## [Text extract]
CS240A- Applied Parallel Computing, Home Work I


This webpage is part of Home Work I for CS240A course of UCSB. I, Sanmay Patil, am first year master student of Department of Computer Engineering. The problem I have chosen is analyzing implementation of  celebrated Viola Jones Face Detection algorithm for GPU platform to speed up the processing.


Generic Face Detection finds an application in various fields in today's world, like surveillance, bio-metrics, augmented reality, human computer interaction, entertainment. Majority of these applications are time sensitive and needs continuous interactions with users, which enforces the application to perform at real time. However, CPU single thread implementation of face detection consumes lot of time, and despite various optimization, it performs poorly at real time. One possible solution would be to use dedicated FPGA hardware which generally we find in advanced cameras nowadays. But it consumes more power and its costly affair. With the advent of General Purpose GPU (GPGPU) and growing support for various parallel programming languages like CUDA, OpenCL, it has become possible to use GPU for normal computational tasks. I will be here describing briefly basic Viola Jones face detector and some approaches currently present in literature which deals with implementing this algorithm on GPU by exploiting some of the parallel aspects of algorithm. 

Viola Jones Face Detector

1. Haar Features
The features used for face detection are called as Haar Features which are basically Haar wavelets.Haar wavelets are calculated over the region of adjacent rectangles.  Feature value is given by the difference between the sum of pixel intensities in the bright regions and the sum of pixel intensities in the dark regions. If the feature value is above pre-defined threshold then that feature is said to be present in searching window. 

2 Integral Images
Each time computing intensity values for rectangle region would be time consuming task, therefore to speed up the computation, Integral images have been used. The integral value for each pixel is the sum of all the pixels above it and to its left. Starting at the top left and traversing to the right and down, the entire image can be integrated with a few integer operations per pixel.

## [Requirement 1]
From the face detection page, copy word for word everything from "1. Haar Features" down to "in searching window.".
The face detection page and the listing that comes after it were drawn from unrelated sources.

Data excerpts
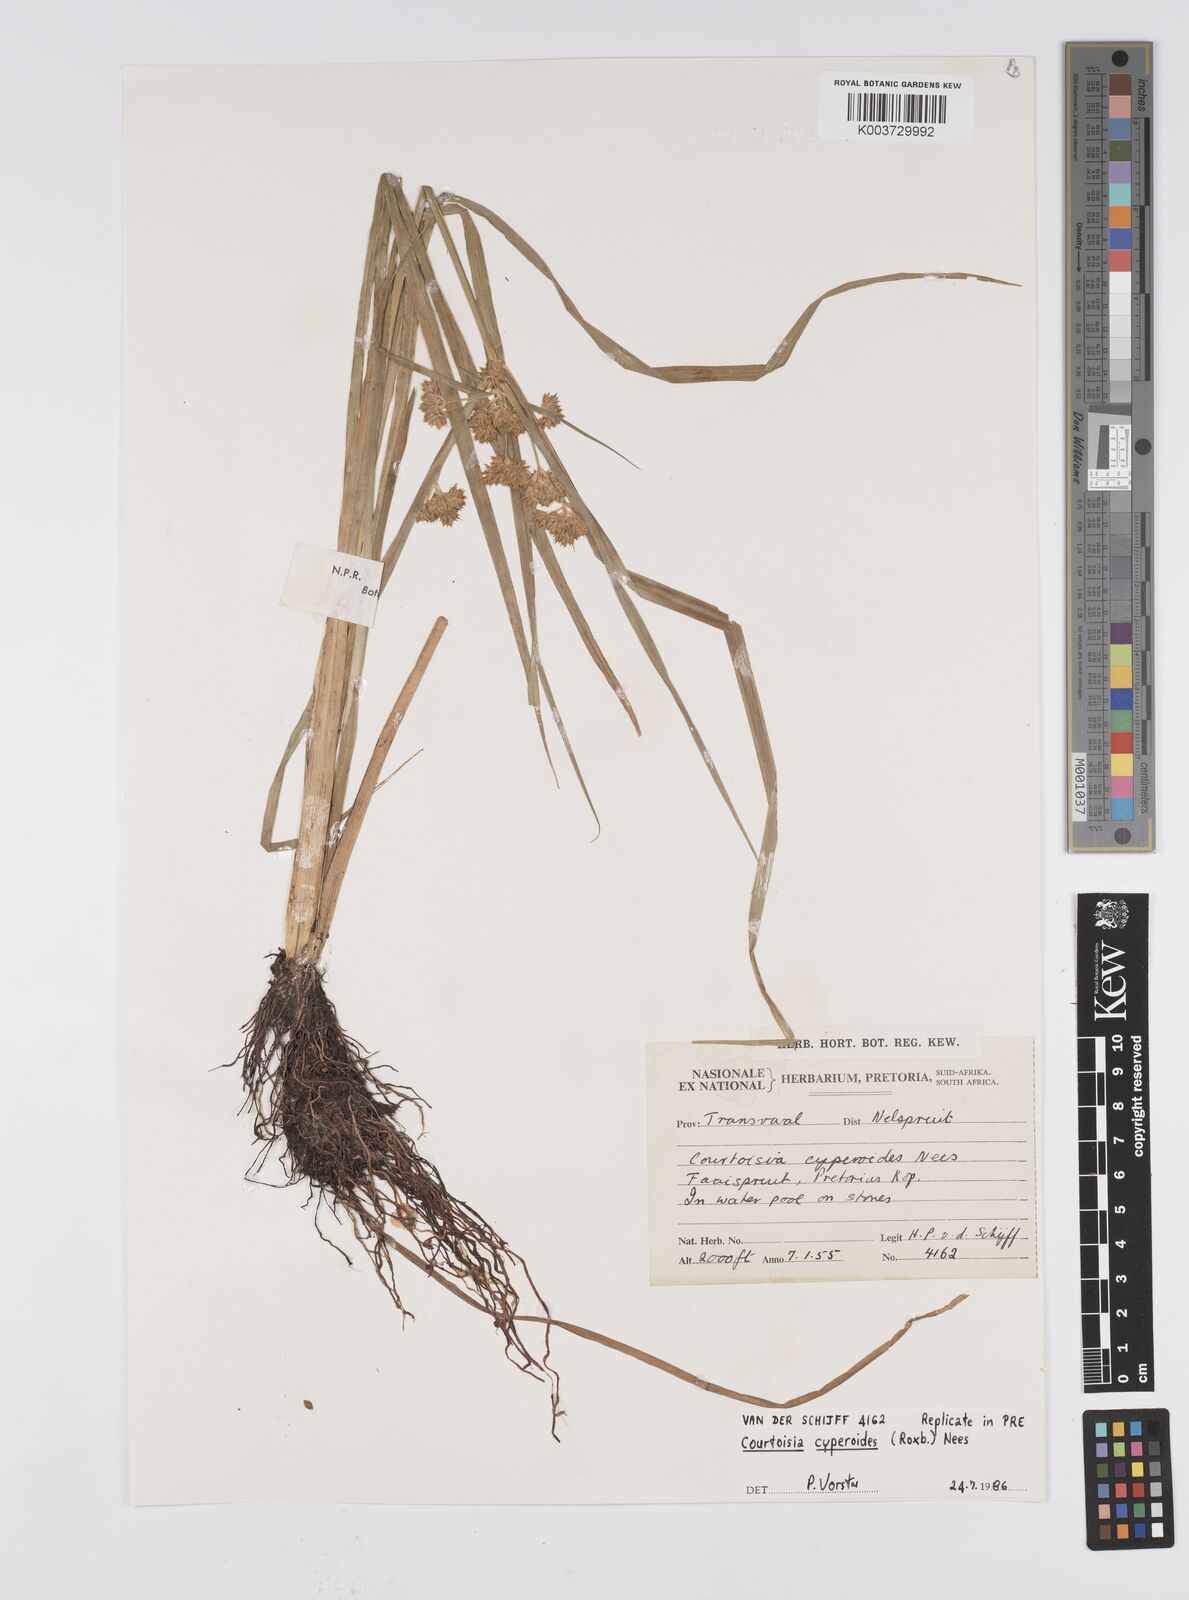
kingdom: Plantae
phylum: Tracheophyta
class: Liliopsida
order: Poales
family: Cyperaceae
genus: Cyperus
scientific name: Cyperus cyperoides
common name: Pacific island flat sedge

## [Requirement 2]
Recast the whole listing as a JSON list of strings, one string per line, with blank lines skipped. Leave the pictures out of your answer.

## [Solution 1]
1. Haar Features
The features used for face detection are called as Haar Features which are basically Haar wavelets.Haar wavelets are calculated over the region of adjacent rectangles.  Feature value is given by the difference between the sum of pixel intensities in the bright regions and the sum of pixel intensities in the dark regions. If the feature value is above pre-defined threshold then that feature is said to be present in searching window.

## [Solution 2]
[
  "kingdom: Plantae",
  "phylum: Tracheophyta",
  "class: Liliopsida",
  "order: Poales",
  "family: Cyperaceae",
  "genus: Cyperus",
  "scientific name: Cyperus cyperoides",
  "common name: Pacific island flat sedge"
]